Having elephant tusks or things made of ivory is often seen as a symbol of status. This is because ivory is not easy to come by, so the possession of ivory speaks for itself. Some things made of ivory, like piano keys, are not as sought after as others, like whole tusks or artworks. No matter the reason, ivory is very often synonymous with status.
People want elephant tusks for money. There are several ways to make money from elephant tusks. One is to be a poacher. These people kill the elephants and take their tusks to sell to others. Poachers do not typically keep the ivory for themselves. Another is for money for the state. In 1989 Kenya was faced with this problem. A group called CITIES, or Convention on International Trade in Endangered Species of Flora and Fauna, made them burn about 12 tons of the country's ivory stores. The financially poor country could have used the money from the ivory, but that would have sent a different message than burning it.
In the past, elephant tusks were desired so that they could be studied to learn the properties of ivory. Over time too many elephants were killed and the population started to decline. While this decline was not strictly from scholarly killings, they did play a part. So in 1989 a law called The African Elephant Conservation Act was passed to prohibit the killing of elephants.

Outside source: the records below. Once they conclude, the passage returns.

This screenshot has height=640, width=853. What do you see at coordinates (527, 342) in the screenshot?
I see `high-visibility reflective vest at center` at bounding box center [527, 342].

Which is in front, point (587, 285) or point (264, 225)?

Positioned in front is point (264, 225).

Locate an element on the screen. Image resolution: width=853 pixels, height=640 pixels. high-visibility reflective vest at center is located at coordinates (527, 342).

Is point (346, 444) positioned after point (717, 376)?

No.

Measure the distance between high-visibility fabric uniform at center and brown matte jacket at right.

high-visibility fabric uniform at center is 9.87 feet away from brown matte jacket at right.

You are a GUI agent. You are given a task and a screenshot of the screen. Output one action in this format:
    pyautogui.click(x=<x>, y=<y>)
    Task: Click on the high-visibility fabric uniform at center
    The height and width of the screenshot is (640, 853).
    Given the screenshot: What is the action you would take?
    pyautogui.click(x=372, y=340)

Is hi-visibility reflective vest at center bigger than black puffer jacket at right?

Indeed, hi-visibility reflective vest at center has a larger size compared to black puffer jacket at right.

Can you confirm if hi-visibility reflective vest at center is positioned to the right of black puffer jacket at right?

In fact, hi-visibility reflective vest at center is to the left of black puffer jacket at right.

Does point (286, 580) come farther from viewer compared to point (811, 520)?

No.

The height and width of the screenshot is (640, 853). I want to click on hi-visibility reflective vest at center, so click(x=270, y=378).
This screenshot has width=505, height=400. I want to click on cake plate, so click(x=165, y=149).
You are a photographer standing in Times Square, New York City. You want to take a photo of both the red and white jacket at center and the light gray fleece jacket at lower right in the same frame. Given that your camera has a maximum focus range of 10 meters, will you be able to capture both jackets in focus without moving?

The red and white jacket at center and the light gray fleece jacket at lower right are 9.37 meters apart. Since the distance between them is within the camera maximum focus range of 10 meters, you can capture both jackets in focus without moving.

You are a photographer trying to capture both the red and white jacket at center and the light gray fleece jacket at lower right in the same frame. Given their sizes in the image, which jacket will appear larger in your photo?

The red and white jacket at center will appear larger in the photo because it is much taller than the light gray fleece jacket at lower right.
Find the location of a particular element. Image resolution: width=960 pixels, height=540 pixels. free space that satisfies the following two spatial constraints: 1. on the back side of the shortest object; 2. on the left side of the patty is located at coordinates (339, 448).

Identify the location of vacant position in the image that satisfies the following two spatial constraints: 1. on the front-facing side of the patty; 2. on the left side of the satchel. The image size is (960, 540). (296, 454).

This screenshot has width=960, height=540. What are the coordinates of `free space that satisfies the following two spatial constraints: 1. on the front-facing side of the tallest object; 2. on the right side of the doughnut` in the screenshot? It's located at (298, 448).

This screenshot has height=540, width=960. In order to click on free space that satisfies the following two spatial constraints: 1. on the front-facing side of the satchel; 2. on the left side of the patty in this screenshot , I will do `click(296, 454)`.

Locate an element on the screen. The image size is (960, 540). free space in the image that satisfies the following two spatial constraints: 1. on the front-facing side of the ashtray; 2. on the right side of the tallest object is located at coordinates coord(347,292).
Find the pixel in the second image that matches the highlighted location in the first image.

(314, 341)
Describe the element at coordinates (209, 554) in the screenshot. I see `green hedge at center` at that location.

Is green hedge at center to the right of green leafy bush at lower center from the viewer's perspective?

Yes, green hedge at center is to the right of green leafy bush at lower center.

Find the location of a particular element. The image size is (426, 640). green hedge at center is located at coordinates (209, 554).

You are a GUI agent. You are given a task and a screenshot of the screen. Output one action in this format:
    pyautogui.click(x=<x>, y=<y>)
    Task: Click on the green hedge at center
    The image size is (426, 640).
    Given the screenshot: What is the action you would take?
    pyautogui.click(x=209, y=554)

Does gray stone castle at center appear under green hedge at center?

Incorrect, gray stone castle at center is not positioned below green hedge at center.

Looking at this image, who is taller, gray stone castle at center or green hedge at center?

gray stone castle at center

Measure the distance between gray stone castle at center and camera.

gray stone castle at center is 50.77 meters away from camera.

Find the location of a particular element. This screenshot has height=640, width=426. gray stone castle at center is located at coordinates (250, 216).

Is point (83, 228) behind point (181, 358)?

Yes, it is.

Elephants have been a part of African and Asian cultures for centuries. Tusks were sometimes used in native art and other cultural rituals. Tusks used for these purposes were most likely taken from elephants that were killed and used for food that died of natural causes. They were not killed simply for their ivory.
Only male elephants have tusks. So, when people are killing elephants for their tusks, they are slowly killing off just the male population. While there may be a large number of female elephants in an area, they cannot reproduce without the males.